2. Background and Related Work

2.1. Dynamic Partial Reconfiguration

Dynamic Partial Reconfiguration (DPR) is a technique used to update the logic blocks dynamically while a part of the system is still in execution. The DPR allows the designers to generate partial bit files, which can be implemented and downloaded into the system without the need for system shutdown or restart. As a result, the system functionality is upgraded in runtime without any interruption.

The digital systems using the concept of DPR can be categorized into two: a static non reconfigurable part of the design, and runtime reconfigurable part. The former uses the generated full bit stream of the design downloaded into the system at boot time, whereas, the runtime reconfigurable part of the design may comprise several independent reconfiguration regions. These regions have a flexibility to be reconfigured in runtime by downloading the generated partial bit streams without affecting the functionality of the static non reconfigurable part [18].

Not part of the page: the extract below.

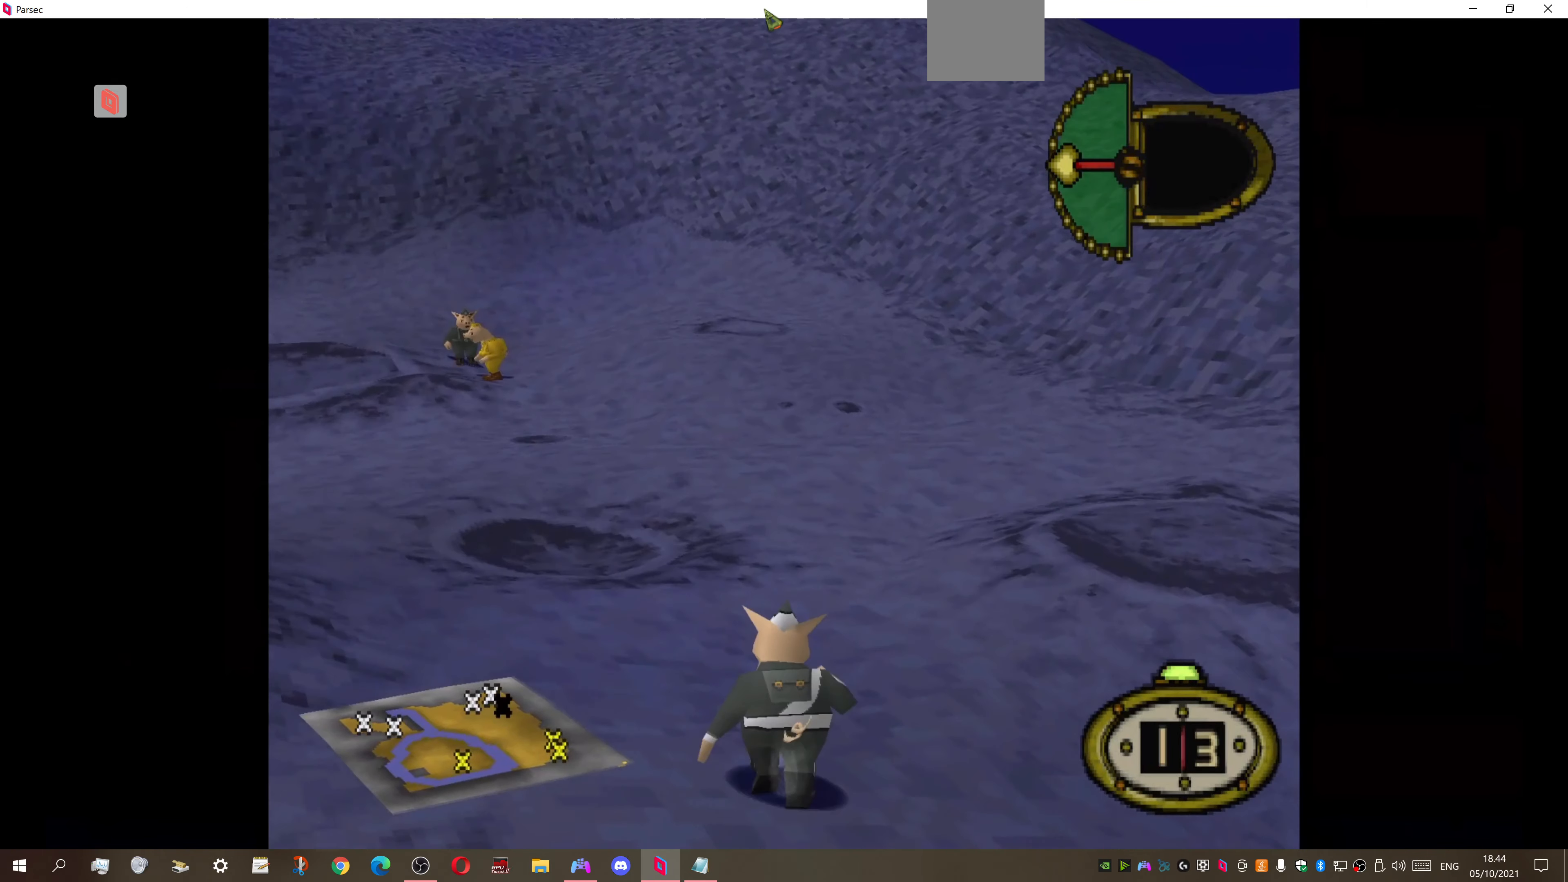
{"buttons": ["DPAD_UP"], "right_stick": "center", "events": [[133, "DPAD_LEFT", "down"], [500, "DPAD_LEFT", "up"]]}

The system reconfiguration time for a specific reconfigurable region using the DPR concept is proportional to the partial bit stream size. This timing constraint is a key factor in determining the worst case execution time of the design, and is considered as a time overhead each time the system is reconfigured [19].

The major advantage of DPR is that it enhances design flexibility and minimizes the design area. This promising feature can be used to implement numerous system applications used in diverse engineering fields, such as signal, image and video processing [20]. The concept of DPR is also used for database management. An energy aware SQL query acceleration method using DPR concept on XILINX ZYNQ platform has been presented [21], and a significant improvement in energy consumption as compared to X86 based system is shown. Another diverse field recently using the DPR concept is the evolution of artificial neural networks on FPGA. A very unique method to address fault problems in synapses of spiking neural networks using astrocyte regulation, inspired by brain recovery process is demonstrated [22].

The DPR concept may also be used in applications and systems where latency is considered as one of the prime factors to determine the system’s performance. Various processor design styles [23,24] may be implemented in runtime that will have a significant impact in terms of execution time—thereby on performance of a specific program, as discussed in this work.

2.2. Processor Design Styles

RISC architectures, especially when used in industrial embedded systems applications, generally follow one of the three design paradigms. These include single cycle, multi cycle, and pipelined architectures. MIPS [2] is still considered as the benchmark architecture lying in core of most of the modern RISC processors. This is why, in this work we restrict our analysis to MIPS, but we try to keep our assumptions and methodology as general as possible. In what follows, we briefly present the design and operation of each of the three design paradigms in turn.

2.2.1. SCP

As the name suggests, an SCP is guaranteed to execute each instruction in the instruction set architecture (ISA) exactly in one clock cycle, where each instruction is supposed to access various function units constituting the processor. These units typically include instruction/program memory, register file, arithmetic and logic unit (ALU), data memory, and control unit (CU), each with a different latency. Since each instruction may access a different set of units in a unique sequence, the execution time for each instruction will be different, and naturally, the clock cycle time should be long enough to accommodate the slowest instruction (with the largest execution time).

2.2.2. MCP

An MCP executes each instruction in more than one clock cycles, depending upon the number of function units it accesses. Therefore, a longer instruction will consume several clock cycles while executing, whereas the shorter instructions will consume less. The clock cycle is just long enough to accommodate only one function unit—naturally it must be the slowest function unit to dictate the clock cycle time.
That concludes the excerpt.